In the first eight months of this year, 19 attacks took place against vessels operating in the Gulf of Guinea. There were 25 attacks reported in 2012.
Pirate networks in the area are focusing on product theft from tankers and this relatively new type of piracy has evolved into a unique and highly lucrative form of maritime crime in the region, said Danish-based Risk Intelligence.
An estimated 117,000 tonnes of product worth about $100 mill has been stolen since 2010. The human cost of the pirate attacks is also significant.
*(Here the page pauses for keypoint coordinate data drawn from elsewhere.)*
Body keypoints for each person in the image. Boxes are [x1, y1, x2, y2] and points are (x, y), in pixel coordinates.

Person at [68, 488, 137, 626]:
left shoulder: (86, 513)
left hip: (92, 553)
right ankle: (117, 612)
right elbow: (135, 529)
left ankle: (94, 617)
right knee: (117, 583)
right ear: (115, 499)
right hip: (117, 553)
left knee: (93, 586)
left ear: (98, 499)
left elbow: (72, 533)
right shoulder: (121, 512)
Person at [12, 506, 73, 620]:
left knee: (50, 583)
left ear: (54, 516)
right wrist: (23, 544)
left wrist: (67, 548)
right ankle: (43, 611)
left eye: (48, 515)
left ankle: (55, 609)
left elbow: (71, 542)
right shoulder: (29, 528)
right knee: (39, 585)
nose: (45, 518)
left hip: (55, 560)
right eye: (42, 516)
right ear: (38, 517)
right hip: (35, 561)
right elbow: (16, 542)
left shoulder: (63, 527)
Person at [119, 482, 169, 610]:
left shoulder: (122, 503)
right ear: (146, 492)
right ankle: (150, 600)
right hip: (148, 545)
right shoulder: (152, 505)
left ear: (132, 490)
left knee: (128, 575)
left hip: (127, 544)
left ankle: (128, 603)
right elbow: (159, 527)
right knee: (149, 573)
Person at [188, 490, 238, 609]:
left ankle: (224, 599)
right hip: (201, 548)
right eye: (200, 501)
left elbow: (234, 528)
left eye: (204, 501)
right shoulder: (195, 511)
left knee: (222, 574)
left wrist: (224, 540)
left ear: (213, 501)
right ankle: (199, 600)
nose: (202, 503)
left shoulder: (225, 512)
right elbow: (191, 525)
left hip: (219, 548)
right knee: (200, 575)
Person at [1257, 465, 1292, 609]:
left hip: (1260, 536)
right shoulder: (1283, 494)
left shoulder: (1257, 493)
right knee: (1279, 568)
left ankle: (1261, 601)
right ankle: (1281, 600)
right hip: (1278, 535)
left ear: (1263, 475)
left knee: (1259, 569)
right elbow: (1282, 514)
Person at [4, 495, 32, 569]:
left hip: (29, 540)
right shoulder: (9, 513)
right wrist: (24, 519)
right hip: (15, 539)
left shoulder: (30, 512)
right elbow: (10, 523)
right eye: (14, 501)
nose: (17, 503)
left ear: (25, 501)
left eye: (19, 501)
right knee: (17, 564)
Two crew members on product tankers have been killed and at least 34 have been injured in hijacking related incidents.
Risk Intelligence has launched a ‘Gulf of Guinea hijacking report.’ “The Gulf of Guinea tanker hijacking report is the first real effort to describe the perpetrators of these tanker hijackings and how companies have dealt with these incidents in order to improve existing countermeasures,” explained Risk Intelligence CEO Hans Tino Hansen. “Understanding the networks in the area that support these hijackings is crucial for planning and preparation.”
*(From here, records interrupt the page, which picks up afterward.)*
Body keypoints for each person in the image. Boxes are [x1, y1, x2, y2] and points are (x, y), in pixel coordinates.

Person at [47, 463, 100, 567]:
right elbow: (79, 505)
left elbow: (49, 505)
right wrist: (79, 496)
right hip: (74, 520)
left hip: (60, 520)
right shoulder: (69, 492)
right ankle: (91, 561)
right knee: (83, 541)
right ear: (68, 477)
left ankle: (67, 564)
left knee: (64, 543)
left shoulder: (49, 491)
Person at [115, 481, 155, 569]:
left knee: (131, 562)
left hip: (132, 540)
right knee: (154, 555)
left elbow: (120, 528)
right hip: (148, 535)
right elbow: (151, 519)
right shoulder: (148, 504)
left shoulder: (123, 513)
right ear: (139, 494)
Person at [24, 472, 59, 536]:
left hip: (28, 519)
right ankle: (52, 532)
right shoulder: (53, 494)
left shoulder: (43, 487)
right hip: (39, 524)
The report is based on primary sources of information from the region and interviews with shipping companies that have experienced an attempted, or actual hijacking.
“We combined all the strengths of Risk Intelligence into one systematic analysis,” explained Hansen. “We have been reporting and analysing these incidents for years, but we added in a significant level of detail from field studies in Nigeria – absolutely essential for understanding what is going on there.”
As a result, the report provides background, analysis and recommendations and is focused on practical measures that can be implemented by operators in the region, the company said.
Detailed recommendations are outlined in the report for shipping companies and crews of product and chemical tankers trading in the area. The recommendations are considered alongside existing guidelines for maritime security, such as the ISPS code and the Best Management Practices (BMP), as well as the interim guidance published by several industry stakeholders.
“The perpetrators have a working template for successful hijackings,” said Hansen. “And this is not a problem that international naval intervention can solve. Companies operating in the Gulf of Guinea need to take preventative steps at every level of their operations.”
Due to the commercial sensitivities of the companies described in the report the report is only available to Risk Intelligence clients and to selected industry members and stakeholders, the company stressed.